The International Trade Union Confederation (ITUC) has been sharply critical of new proposals in world trade talks on manufactured goods. The new modalities, put on the table yesterday at the World Trade Organisation (WTO) by the chair of the "NAMA" negotiations, ignore the numerous concerns that the ITUC and many of its affiliates have expressed on NAMA over the past couple of years.
"We cannot support a trade deal that systematically ignores the interests of workers worldwide and undermines the developmental needs of developing countries", says Guy Ryder, General Secretary of the ITUC.
"We need to see a balanced outcome of the negotiations that advances development in developing countries, whereas this proposal will simply aggravate existing imbalances."
The proposals for a "coefficient" for developing countries of between 19 and 23 will have serious impacts on employment and industrial development in a large number of developing countries at a moment when the creation of decent work poses a major challenge.

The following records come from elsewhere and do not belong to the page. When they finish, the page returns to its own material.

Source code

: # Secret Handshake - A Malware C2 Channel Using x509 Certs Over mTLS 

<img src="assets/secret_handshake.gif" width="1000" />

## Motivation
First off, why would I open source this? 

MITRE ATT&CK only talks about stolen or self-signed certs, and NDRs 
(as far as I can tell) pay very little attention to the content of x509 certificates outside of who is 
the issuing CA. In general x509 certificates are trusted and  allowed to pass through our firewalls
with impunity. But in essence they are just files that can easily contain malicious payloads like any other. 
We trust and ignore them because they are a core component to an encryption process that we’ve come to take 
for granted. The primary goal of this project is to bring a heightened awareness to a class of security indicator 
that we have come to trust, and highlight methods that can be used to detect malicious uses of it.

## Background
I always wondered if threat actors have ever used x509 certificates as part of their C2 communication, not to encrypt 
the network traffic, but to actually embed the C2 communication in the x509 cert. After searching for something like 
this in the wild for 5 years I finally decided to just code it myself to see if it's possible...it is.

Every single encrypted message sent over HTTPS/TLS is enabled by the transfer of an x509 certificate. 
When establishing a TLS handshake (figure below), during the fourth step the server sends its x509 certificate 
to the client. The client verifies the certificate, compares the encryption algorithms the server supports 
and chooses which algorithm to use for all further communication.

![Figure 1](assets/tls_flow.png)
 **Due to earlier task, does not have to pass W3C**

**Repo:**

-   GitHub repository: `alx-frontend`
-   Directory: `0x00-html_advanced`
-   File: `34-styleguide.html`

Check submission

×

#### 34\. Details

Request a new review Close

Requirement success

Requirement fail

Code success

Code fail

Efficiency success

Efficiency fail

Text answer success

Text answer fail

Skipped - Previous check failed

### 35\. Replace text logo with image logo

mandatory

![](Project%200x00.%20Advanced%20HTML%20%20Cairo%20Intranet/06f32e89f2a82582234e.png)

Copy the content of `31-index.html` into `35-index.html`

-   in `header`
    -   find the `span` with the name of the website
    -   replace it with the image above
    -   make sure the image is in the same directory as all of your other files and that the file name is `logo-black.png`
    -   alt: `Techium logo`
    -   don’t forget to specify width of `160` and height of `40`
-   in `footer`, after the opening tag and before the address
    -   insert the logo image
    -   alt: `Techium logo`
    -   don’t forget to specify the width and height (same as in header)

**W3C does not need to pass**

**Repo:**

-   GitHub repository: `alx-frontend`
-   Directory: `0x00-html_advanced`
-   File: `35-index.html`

A coefficient of around 20 will lead to average tariff cuts of around 60% for developing countries and will bring maximum tariff levels for all tariff lines down to levels of around 12%, a level so low as to undermine prospects for industrialisation and diversification in many developing country economies.
Previous simulations by the ITUC have shown that such low coefficients will lead to substantial cuts in applied tariff rates in developing countries that will further increase already high unemployment and underemployment levels.